The best software to use in each application depends on the predominant makes and models of target devices at the end user site and the specific required functionalities. Following are a few example applications that Matrix has developed and deployed for their end user clients.
Food manufacturer controls assets
A food manufacturer experienced excessive downtime because unauthorized personnel were making online changes to the controllers. Matrix implemented FactoryTalk Asset Centre to manage access and provide disaster recovery with automatic backups. These measures reduced unplanned downtime events by at least 7% and reduced waste product by 10%. As a bonus, management received better audit reports and established an archived repository that helped them develop a more formal change management process.
Dairy producer extended equipment life
A dairy producer used limited manual data collection means and had significant automation hardware assets near end of life. Matrix implemented AMS as a single tool to manage versioning and tracking of automation asset information, combined with viewing and reporting tools. This extensive raw data was converted into actionable information, eliminating the need for investment in new equipment. Annual worker effort was reduced by 70% for system backup and version control, and more than 500 hours of manual data collection per year were avoided.
Chemical manufacturer automates versioning
A chemical manufacturer had numerous plants, each with over 100 controllers per site, equipment from multiple OEMs and over 20 on-site engineers. They had several multi-year projects and had to track software versioning of each device through commissioning and production. Matrix implemented an AMS solution, eliminating the manual backup process and freeing up their technical resources to work on higher level tasks. The resulting audit trail clearly identified non-authorized changes.

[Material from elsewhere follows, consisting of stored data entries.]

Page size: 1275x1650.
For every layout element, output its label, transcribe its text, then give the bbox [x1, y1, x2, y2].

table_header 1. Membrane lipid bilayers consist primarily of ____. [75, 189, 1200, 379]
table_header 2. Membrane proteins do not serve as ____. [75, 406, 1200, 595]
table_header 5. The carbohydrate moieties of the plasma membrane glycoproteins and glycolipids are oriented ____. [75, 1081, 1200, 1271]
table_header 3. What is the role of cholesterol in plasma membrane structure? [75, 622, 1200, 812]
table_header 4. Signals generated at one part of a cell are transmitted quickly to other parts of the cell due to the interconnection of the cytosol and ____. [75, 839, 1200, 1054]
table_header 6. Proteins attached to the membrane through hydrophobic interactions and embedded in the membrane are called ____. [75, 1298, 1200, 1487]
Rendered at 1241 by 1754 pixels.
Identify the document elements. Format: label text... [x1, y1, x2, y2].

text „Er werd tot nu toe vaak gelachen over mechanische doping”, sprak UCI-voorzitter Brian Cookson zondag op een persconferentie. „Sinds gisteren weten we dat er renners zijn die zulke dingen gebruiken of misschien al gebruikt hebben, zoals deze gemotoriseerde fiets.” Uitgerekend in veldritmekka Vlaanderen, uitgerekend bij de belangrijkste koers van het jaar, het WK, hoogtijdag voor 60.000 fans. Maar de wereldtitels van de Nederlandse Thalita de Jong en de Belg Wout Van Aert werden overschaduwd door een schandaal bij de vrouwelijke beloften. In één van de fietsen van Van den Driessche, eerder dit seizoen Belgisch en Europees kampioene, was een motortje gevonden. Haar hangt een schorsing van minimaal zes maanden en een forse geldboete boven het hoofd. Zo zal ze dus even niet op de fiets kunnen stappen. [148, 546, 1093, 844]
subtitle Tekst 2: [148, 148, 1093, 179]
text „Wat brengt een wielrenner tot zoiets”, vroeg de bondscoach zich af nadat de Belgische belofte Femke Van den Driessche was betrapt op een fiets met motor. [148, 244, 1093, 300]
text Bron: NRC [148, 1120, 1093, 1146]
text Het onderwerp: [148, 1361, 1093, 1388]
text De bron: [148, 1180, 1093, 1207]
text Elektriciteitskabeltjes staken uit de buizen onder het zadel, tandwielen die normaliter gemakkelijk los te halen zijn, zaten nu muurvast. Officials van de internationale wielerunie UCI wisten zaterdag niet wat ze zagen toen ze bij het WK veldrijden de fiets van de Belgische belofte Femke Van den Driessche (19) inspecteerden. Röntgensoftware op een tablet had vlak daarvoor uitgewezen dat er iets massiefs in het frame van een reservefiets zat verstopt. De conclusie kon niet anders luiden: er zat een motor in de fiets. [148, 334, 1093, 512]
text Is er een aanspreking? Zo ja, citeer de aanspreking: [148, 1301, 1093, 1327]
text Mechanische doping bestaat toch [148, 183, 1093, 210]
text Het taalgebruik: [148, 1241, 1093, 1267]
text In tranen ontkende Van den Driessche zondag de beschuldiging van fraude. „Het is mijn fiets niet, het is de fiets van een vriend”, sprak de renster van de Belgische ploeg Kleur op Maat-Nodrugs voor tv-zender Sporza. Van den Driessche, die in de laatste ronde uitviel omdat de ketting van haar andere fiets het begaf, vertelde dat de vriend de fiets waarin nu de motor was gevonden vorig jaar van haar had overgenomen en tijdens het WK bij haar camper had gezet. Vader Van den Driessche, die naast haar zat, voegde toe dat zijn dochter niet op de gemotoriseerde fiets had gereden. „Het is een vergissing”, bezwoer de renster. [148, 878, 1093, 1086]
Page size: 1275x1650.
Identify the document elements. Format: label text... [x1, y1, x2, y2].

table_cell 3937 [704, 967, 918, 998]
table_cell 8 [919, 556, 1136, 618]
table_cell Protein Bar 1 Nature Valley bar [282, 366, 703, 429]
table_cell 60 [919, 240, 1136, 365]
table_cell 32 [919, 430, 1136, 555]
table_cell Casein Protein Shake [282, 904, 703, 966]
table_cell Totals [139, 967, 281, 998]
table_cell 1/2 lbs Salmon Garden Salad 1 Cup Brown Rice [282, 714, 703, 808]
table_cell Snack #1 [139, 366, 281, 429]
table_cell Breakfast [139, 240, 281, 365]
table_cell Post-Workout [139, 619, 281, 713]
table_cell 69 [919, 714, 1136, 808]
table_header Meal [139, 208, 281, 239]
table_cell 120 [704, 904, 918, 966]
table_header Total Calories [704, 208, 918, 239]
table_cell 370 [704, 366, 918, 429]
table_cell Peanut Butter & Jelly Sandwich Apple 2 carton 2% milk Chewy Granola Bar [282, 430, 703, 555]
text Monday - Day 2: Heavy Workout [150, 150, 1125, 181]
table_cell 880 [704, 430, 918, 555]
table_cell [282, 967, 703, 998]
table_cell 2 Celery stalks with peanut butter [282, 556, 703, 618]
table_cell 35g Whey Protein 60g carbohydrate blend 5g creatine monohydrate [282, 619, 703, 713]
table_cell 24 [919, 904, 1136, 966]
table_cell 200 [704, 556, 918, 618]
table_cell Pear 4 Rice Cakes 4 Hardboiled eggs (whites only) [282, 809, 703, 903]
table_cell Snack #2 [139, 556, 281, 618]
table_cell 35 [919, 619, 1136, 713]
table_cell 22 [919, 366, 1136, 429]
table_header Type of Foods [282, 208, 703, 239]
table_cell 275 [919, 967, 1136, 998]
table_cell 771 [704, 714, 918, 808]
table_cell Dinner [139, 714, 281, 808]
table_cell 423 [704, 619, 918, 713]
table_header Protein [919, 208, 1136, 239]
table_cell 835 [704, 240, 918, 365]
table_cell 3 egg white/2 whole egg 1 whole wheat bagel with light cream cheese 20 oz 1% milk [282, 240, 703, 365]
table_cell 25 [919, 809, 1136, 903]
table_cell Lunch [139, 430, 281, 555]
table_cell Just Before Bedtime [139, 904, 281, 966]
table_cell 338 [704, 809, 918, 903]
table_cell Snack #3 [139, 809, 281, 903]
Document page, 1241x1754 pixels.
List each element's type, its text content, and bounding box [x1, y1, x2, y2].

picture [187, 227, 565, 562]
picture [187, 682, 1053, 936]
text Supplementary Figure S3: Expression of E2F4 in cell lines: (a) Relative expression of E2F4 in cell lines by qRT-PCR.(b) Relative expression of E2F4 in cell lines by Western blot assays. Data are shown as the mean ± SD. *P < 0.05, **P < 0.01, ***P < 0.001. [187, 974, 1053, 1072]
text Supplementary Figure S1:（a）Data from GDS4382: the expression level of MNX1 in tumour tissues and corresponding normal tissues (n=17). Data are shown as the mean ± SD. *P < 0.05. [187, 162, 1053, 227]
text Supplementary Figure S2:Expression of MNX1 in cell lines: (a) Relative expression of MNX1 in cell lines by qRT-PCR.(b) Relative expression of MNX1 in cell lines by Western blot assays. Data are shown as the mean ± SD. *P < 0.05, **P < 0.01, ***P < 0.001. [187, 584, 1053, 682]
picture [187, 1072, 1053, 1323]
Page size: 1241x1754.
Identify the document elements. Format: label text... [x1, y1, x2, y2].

Pharmaceutical manufacturer leverages electronic records
A pharmaceutical manufacturer already using FactoryTalk Asset Centre wanted to incorporate Rockwell’s Calibration Management Agent into this AMS. By implementing this functionality, the plant was able to reduce the time required to keeping the instrumentation validated by about 20%. Just moving from paper to electronic records represented a big improvement, while reports documenting the GMP status of each instrument offered significant advantages during audits.
Water/wastewater operator creates actionable reports
A water/wastewater site needed to produce reliable operations reports, while reducing the engineering effort needed to upgrade control systems. By implementing an AMS, Matrix helped the site manage control system changes, track user actions and provide configuration for equipment from different manufacturers. Complementary with this work, Matrix installed a historian to collect data from remote stations and provided an easy-to-use machine interface with an alarm and events system. The resulting reports enabled operators to visualize and act on data presented in web-based dashboards to easily and quickly identify critical events and maximize operational efficiency.
AMS improves operations
In each of the preceding examples, AMS software implementations helped end users monitor, maintain and document their systems so they could optimize many aspects of operation. An effective AMS merges OT-sourced data and configuration information and securely delivers this information using IT technologies. When end users partner with an experienced firm like Matrix for implementing a plant-wide AMS, they benefit from an installation created by automation experts with deep experience in many industries and platforms.
Victor Bertorelli is a technical consultant in the Matrix Technologies industrial systems division. Bertorelli has an extensive industrial automation background, and he is responsible for conceptualizing and implementing control systems based on industry standards like ISA-88, ISA-95, and PackML. He graduated from Forced Armed Technology Institute with an electronic engineer degree and the Universidad Central de Venezuela with a Production Management Program Certification.